The system is administered by the Youth Justice Agency (YJA). Arrangements for the governance, accountability, financing, staffing and operation are set out in its Framework Document.

National youth strategy

The overarching policy framework for the delivery of youth services is contained in the Department of Education (DE)’s 2013 publication, Priorities for Youth: Improving Young People’s Lives through Youth Work.

Priorities for Youth states that non-targeted/generic youth provision will continue in line with an assessment of need. Depending on the needs identified, young people will then be directed towards more targeted/specific youth work activities.  
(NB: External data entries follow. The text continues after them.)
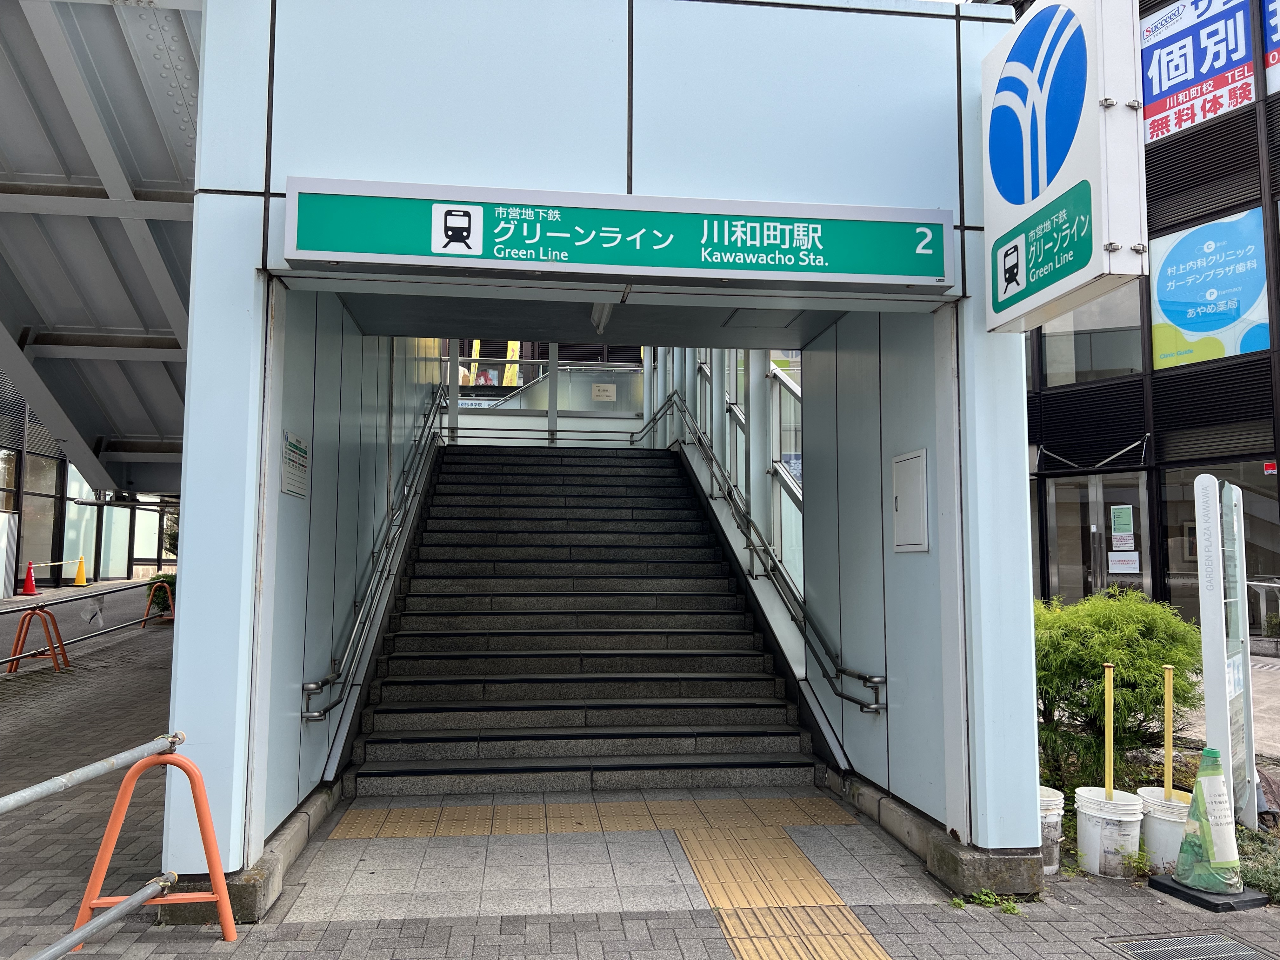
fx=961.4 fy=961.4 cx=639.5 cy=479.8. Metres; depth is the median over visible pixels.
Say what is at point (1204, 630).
sign post
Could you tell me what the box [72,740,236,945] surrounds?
barrier stand
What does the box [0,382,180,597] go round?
building
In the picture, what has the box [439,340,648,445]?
glass railing
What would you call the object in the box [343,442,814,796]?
staircase
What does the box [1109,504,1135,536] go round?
notice
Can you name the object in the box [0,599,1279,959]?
pavement
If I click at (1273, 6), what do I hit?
banner
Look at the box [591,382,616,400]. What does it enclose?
notice
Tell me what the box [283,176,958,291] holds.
station sign
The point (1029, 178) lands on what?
sign
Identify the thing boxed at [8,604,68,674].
barrier stand
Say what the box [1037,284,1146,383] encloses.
window
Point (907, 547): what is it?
wall panel
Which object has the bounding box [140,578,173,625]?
stand
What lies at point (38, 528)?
window
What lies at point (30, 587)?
traffic cone
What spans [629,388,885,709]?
right handrail
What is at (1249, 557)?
window
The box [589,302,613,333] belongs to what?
ceiling lamp
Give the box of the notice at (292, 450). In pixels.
[280,429,310,497]
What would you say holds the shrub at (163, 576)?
on the pavement at (515, 937)
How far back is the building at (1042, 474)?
13.99 m
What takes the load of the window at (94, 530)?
in the building at (62, 463)
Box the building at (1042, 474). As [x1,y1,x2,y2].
[1024,0,1279,648]
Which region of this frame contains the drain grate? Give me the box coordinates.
[1100,931,1276,959]
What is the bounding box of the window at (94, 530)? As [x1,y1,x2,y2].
[60,461,103,581]
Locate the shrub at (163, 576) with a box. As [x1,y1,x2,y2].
[145,571,176,613]
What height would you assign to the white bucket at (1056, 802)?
0.365 m
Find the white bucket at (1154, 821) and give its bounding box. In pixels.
[1137,785,1191,873]
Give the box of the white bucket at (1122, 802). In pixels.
[1072,786,1145,876]
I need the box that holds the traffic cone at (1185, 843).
[1155,745,1259,906]
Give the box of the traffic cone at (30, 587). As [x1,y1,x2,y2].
[18,560,40,596]
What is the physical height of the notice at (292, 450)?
0.309 m
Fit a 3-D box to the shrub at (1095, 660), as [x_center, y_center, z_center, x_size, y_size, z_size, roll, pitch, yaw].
[2.858,1.328,6.019,1.325,1.225,1.299,1,-4,-7]
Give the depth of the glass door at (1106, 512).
13.78 m
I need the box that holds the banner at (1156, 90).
[1140,0,1253,141]
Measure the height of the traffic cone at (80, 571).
0.827 m
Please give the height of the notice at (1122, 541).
0.257 m
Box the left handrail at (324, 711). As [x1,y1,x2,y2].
[302,377,451,716]
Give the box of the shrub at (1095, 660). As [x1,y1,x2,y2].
[1033,590,1205,790]
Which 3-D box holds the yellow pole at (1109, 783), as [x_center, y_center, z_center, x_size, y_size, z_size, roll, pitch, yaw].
[2.337,1.335,4.783,0.042,0.802,0.052,1,-4,-7]
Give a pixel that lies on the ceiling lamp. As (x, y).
(605, 316)
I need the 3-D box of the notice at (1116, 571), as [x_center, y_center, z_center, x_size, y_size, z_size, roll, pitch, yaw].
[6.790,1.160,13.490,0.440,0.304,0.080,-3,-6,39]
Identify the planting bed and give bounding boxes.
[1039,739,1279,895]
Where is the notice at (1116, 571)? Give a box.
[1106,550,1139,572]
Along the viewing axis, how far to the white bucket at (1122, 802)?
4.39 m
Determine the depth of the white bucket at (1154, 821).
4.40 m
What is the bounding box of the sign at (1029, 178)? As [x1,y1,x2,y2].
[980,0,1141,333]
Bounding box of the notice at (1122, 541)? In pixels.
[1109,530,1135,549]
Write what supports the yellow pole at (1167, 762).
in the white bucket at (1154, 821)
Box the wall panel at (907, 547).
[891,449,929,552]
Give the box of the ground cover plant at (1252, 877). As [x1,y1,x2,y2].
[1236,824,1279,903]
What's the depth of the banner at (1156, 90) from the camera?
13.88 m
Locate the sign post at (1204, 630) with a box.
[1193,471,1258,830]
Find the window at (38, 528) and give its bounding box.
[11,450,63,587]
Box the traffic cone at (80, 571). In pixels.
[72,554,88,586]
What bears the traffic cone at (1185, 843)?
on the pavement at (515, 937)
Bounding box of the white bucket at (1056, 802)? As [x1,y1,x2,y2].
[1037,786,1064,872]
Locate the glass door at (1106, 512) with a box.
[1041,470,1152,604]
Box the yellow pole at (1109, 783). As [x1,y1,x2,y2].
[1102,662,1114,799]
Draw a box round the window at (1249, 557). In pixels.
[1160,457,1279,635]
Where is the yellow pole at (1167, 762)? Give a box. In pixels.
[1163,666,1174,795]
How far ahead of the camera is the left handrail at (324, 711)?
6.85 m
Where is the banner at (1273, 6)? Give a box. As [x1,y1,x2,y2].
[1261,0,1279,96]

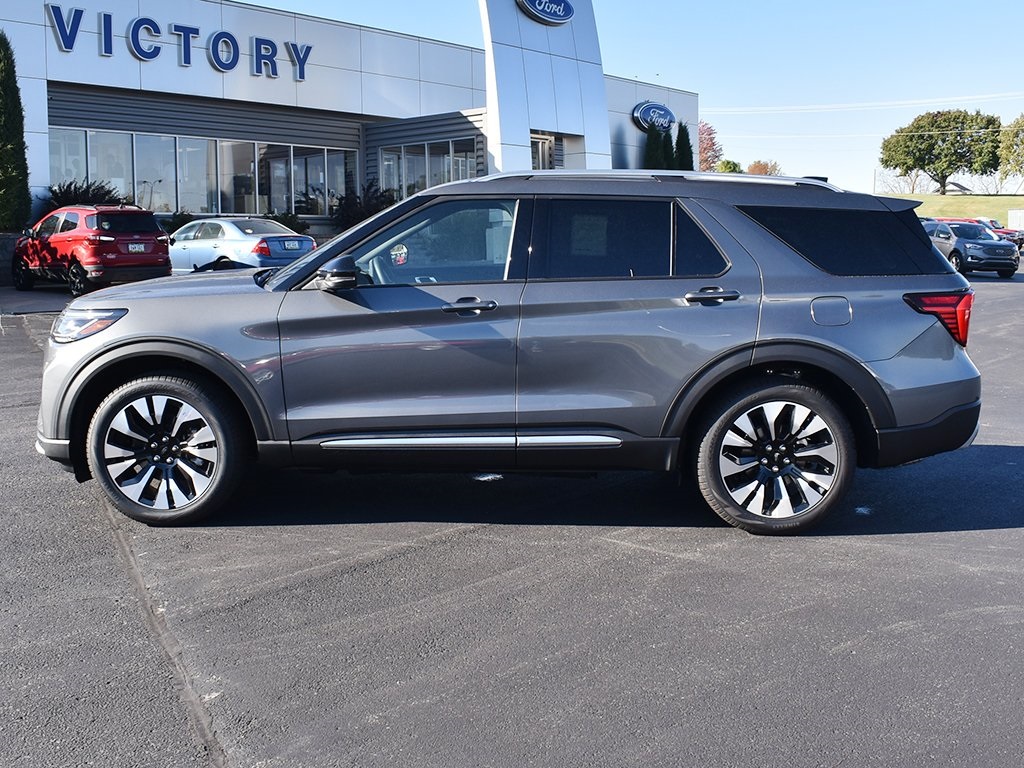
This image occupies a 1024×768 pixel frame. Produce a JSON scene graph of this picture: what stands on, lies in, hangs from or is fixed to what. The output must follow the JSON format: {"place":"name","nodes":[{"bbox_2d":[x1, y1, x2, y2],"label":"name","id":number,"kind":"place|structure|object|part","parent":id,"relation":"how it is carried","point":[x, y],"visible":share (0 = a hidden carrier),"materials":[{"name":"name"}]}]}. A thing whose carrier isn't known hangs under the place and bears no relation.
{"place":"outdoors","nodes":[
{"label":"outdoors","id":0,"kind":"place"},
{"bbox_2d":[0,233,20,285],"label":"planter wall","id":1,"kind":"structure","parent":0,"point":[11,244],"materials":[{"name":"grey stone"}]},
{"bbox_2d":[1,0,699,235],"label":"dealership building","id":2,"kind":"structure","parent":0,"point":[45,121],"materials":[{"name":"white metal"}]},
{"bbox_2d":[46,4,312,82],"label":"building sign","id":3,"kind":"object","parent":2,"relation":"attached to","point":[213,50],"visible":0.97,"materials":[{"name":"blue"}]},
{"bbox_2d":[50,127,357,216],"label":"window","id":4,"kind":"structure","parent":2,"relation":"in","point":[219,198],"materials":[{"name":"glass"}]},
{"bbox_2d":[378,138,478,198],"label":"window","id":5,"kind":"structure","parent":2,"relation":"in","point":[448,177],"materials":[{"name":"glass"}]},
{"bbox_2d":[478,0,610,171],"label":"sign tower","id":6,"kind":"structure","parent":2,"relation":"attached to","point":[488,84],"materials":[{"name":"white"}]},
{"bbox_2d":[516,0,575,24],"label":"logo sign","id":7,"kind":"object","parent":6,"relation":"attached to","point":[569,9],"visible":0.99,"materials":[{"name":"blue plastic"}]},
{"bbox_2d":[530,132,559,169],"label":"door","id":8,"kind":"structure","parent":2,"relation":"in","point":[545,149],"materials":[{"name":"glass"}]},
{"bbox_2d":[631,100,675,133],"label":"round sign","id":9,"kind":"object","parent":2,"relation":"attached to","point":[668,112],"visible":0.97,"materials":[{"name":"blue plastic"}]},
{"bbox_2d":[0,269,1023,767],"label":"parking lot","id":10,"kind":"structure","parent":0,"point":[883,541],"materials":[{"name":"grey asphalt"}]},
{"bbox_2d":[13,204,173,295],"label":"red suv","id":11,"kind":"object","parent":10,"relation":"on","point":[149,218],"visible":0.93,"materials":[{"name":"red metal"}]},
{"bbox_2d":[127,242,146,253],"label":"license plate","id":12,"kind":"object","parent":11,"relation":"attached to","point":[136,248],"visible":0.95,"materials":[{"name":"white metal"}]},
{"bbox_2d":[165,216,316,274],"label":"silver sedan","id":13,"kind":"object","parent":10,"relation":"on","point":[246,244],"visible":0.64,"materials":[{"name":"metal"}]},
{"bbox_2d":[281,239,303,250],"label":"license plate","id":14,"kind":"object","parent":13,"relation":"attached to","point":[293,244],"visible":0.98,"materials":[{"name":"white metal"}]},
{"bbox_2d":[34,175,982,534],"label":"gray suv","id":15,"kind":"object","parent":10,"relation":"on","point":[291,269],"visible":0.99,"materials":[{"name":"metal"}]},
{"label":"headlight","id":16,"kind":"part","parent":15,"relation":"part of","materials":[{"name":"clear plastic"}]},
{"label":"wheel","id":17,"kind":"part","parent":15,"relation":"part of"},
{"label":"mirror","id":18,"kind":"part","parent":15,"relation":"part of","materials":[{"name":"black mirror"}]},
{"label":"front door window","id":19,"kind":"part","parent":15,"relation":"part of","materials":[{"name":"glass"}]},
{"label":"front door handle","id":20,"kind":"part","parent":15,"relation":"part of","materials":[{"name":"grey metal"}]},
{"label":"door window","id":21,"kind":"part","parent":15,"relation":"part of","materials":[{"name":"glass"}]},
{"label":"door handle","id":22,"kind":"part","parent":15,"relation":"part of","materials":[{"name":"metal"}]},
{"label":"wheel","id":23,"kind":"part","parent":15,"relation":"part of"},
{"label":"fuel filler door","id":24,"kind":"part","parent":15,"relation":"part of","materials":[{"name":"metal"}]},
{"label":"quarter window","id":25,"kind":"part","parent":15,"relation":"part of","materials":[{"name":"black glass"}]},
{"label":"taillight","id":26,"kind":"part","parent":15,"relation":"part of","materials":[{"name":"red plastic"}]},
{"bbox_2d":[924,220,1020,277],"label":"gray suv","id":27,"kind":"object","parent":10,"relation":"on","point":[969,242],"visible":0.75,"materials":[{"name":"metal"}]},
{"bbox_2d":[941,217,1023,248],"label":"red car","id":28,"kind":"object","parent":10,"relation":"on","point":[1005,233],"visible":0.19,"materials":[{"name":"red metal"}]},
{"bbox_2d":[214,0,1023,197],"label":"sky","id":29,"kind":"structure","parent":0,"point":[984,5],"materials":[{"name":"blue"}]},
{"bbox_2d":[700,91,1023,115],"label":"power line","id":30,"kind":"object","parent":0,"point":[768,108],"visible":0.95,"materials":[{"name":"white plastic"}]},
{"bbox_2d":[886,191,1023,229],"label":"grassy hill","id":31,"kind":"structure","parent":0,"point":[984,198],"materials":[{"name":"green plant"}]},
{"bbox_2d":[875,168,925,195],"label":"bare tree","id":32,"kind":"object","parent":31,"relation":"on","point":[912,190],"visible":0.67,"materials":[{"name":"plant"}]},
{"bbox_2d":[879,110,1003,192],"label":"tree","id":33,"kind":"object","parent":31,"relation":"on","point":[944,140],"visible":1,"materials":[{"name":"green plant"}]},
{"bbox_2d":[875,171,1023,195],"label":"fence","id":34,"kind":"object","parent":31,"relation":"on","point":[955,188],"visible":0.64,"materials":[{"name":"metal"}]},
{"bbox_2d":[997,115,1023,181],"label":"tree","id":35,"kind":"object","parent":31,"relation":"on","point":[1022,143],"visible":0.99,"materials":[{"name":"green plant"}]},
{"bbox_2d":[1008,209,1023,230],"label":"utility box","id":36,"kind":"object","parent":31,"relation":"on","point":[1020,214],"visible":0.84,"materials":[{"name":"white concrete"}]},
{"label":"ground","id":37,"kind":"structure","parent":0},
{"bbox_2d":[0,31,31,232],"label":"evergreen tree","id":38,"kind":"object","parent":37,"relation":"on","point":[1,84],"visible":0.95,"materials":[{"name":"green plant"}]},
{"bbox_2d":[43,179,126,210],"label":"shrub","id":39,"kind":"object","parent":37,"relation":"on","point":[75,190],"visible":0.33,"materials":[{"name":"green plant"}]},
{"bbox_2d":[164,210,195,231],"label":"shrub","id":40,"kind":"object","parent":37,"relation":"on","point":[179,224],"visible":0.41,"materials":[{"name":"green plant"}]},
{"bbox_2d":[269,211,307,233],"label":"shrub","id":41,"kind":"object","parent":37,"relation":"on","point":[285,224],"visible":0.45,"materials":[{"name":"green plant"}]},
{"bbox_2d":[328,182,397,228],"label":"shrub","id":42,"kind":"object","parent":37,"relation":"on","point":[363,214],"visible":0.59,"materials":[{"name":"green plant"}]},
{"bbox_2d":[644,125,665,169],"label":"evergreen tree","id":43,"kind":"object","parent":37,"relation":"on","point":[651,155],"visible":0.34,"materials":[{"name":"green plant"}]},
{"bbox_2d":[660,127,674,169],"label":"evergreen tree","id":44,"kind":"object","parent":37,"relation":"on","point":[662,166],"visible":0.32,"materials":[{"name":"green plant"}]},
{"bbox_2d":[674,121,693,169],"label":"evergreen tree","id":45,"kind":"object","parent":37,"relation":"on","point":[683,130],"visible":0.37,"materials":[{"name":"green plant"}]},
{"bbox_2d":[697,121,723,172],"label":"tree","id":46,"kind":"object","parent":37,"relation":"on","point":[709,134],"visible":0.45,"materials":[{"name":"plant"}]},
{"bbox_2d":[715,159,742,173],"label":"tree","id":47,"kind":"object","parent":37,"relation":"on","point":[724,164],"visible":0.4,"materials":[{"name":"green plant"}]},
{"bbox_2d":[745,160,781,175],"label":"tree","id":48,"kind":"object","parent":37,"relation":"on","point":[760,171],"visible":0.41,"materials":[{"name":"plant"}]}
]}

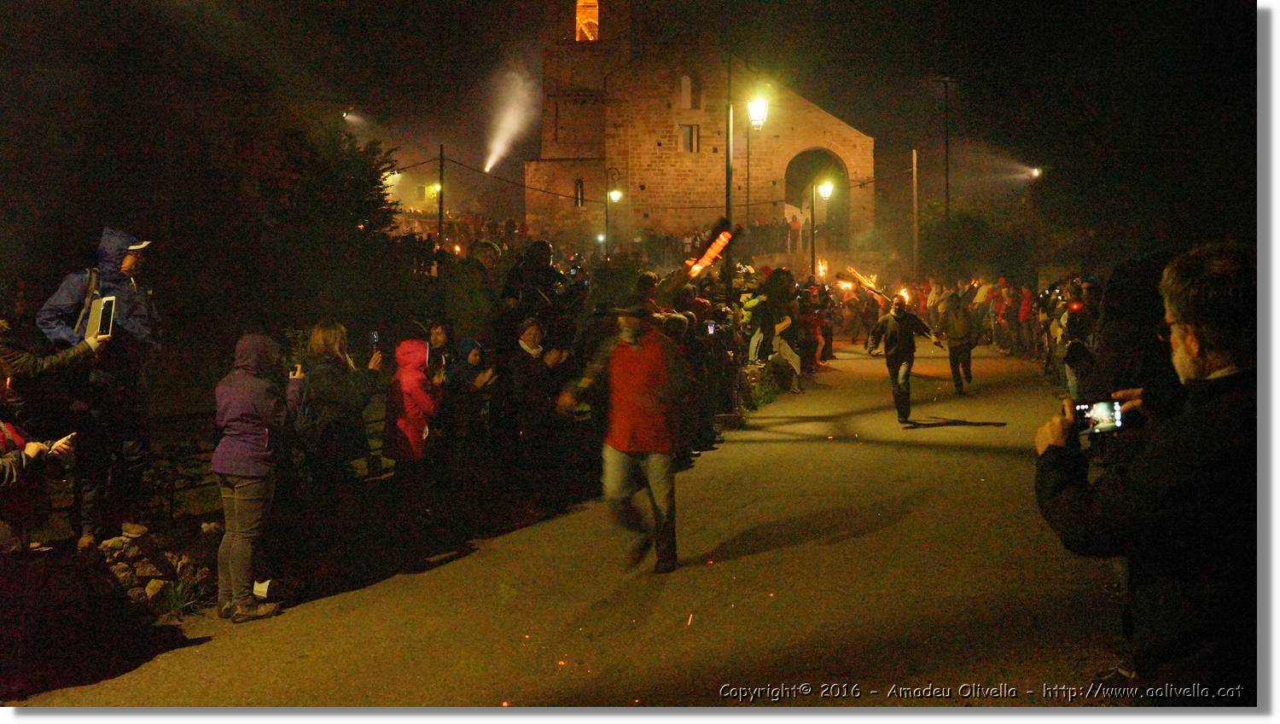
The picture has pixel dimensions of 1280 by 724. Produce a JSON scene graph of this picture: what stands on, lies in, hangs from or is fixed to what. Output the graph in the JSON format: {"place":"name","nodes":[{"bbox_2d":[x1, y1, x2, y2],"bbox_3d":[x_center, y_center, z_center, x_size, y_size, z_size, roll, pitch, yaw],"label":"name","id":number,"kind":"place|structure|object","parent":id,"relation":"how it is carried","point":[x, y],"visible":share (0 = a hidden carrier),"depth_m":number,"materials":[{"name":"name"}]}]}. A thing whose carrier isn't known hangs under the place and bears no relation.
{"place":"outdoors","nodes":[
{"label":"outdoors","id":0,"kind":"place"},
{"bbox_2d":[33,521,219,619],"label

Examples of the types of groups to be targeted include, but are not limited to:

  • young people who are disadvantaged, vulnerable, or at greater risk of social exclusion
  • young people engaged in risk taking behaviour
  • young people who live in areas of deprivation or in interface areas
  • young people not in, or who are at risk of disengaging from, education, employment or training
  • young people with special educational needs or disabilities
  • young people who are newcomers or have English as an additional language
  • young people in care
  • young carers and young parents
  • young people who are gay, lesbian, bisexual and transgender
  • young people from the Traveller Community
  • young people living in rural isolation.

Funding

Funding mechanisms are described where the programme / intervention is mentioned.

Quality assurance

Programmes focusing on young people’s social inclusion tend to have built in evaluation and quality assurance procedures. For example, Queen’s University was appointed as impact evaluator for the Peace4Youth programme, and their first report (on Phase 1 of the programme) was received in October 2018. The report was highly positive with the majority of indicators under the main outcome areas (good relations, personal development and citizenship) showing clear progression for young people. Almost 80% of the young people surveyed indicated they were going to progress to education,  training, employment or voluntary/ community engagement, and almost 90% had gained a qualification in at least one area.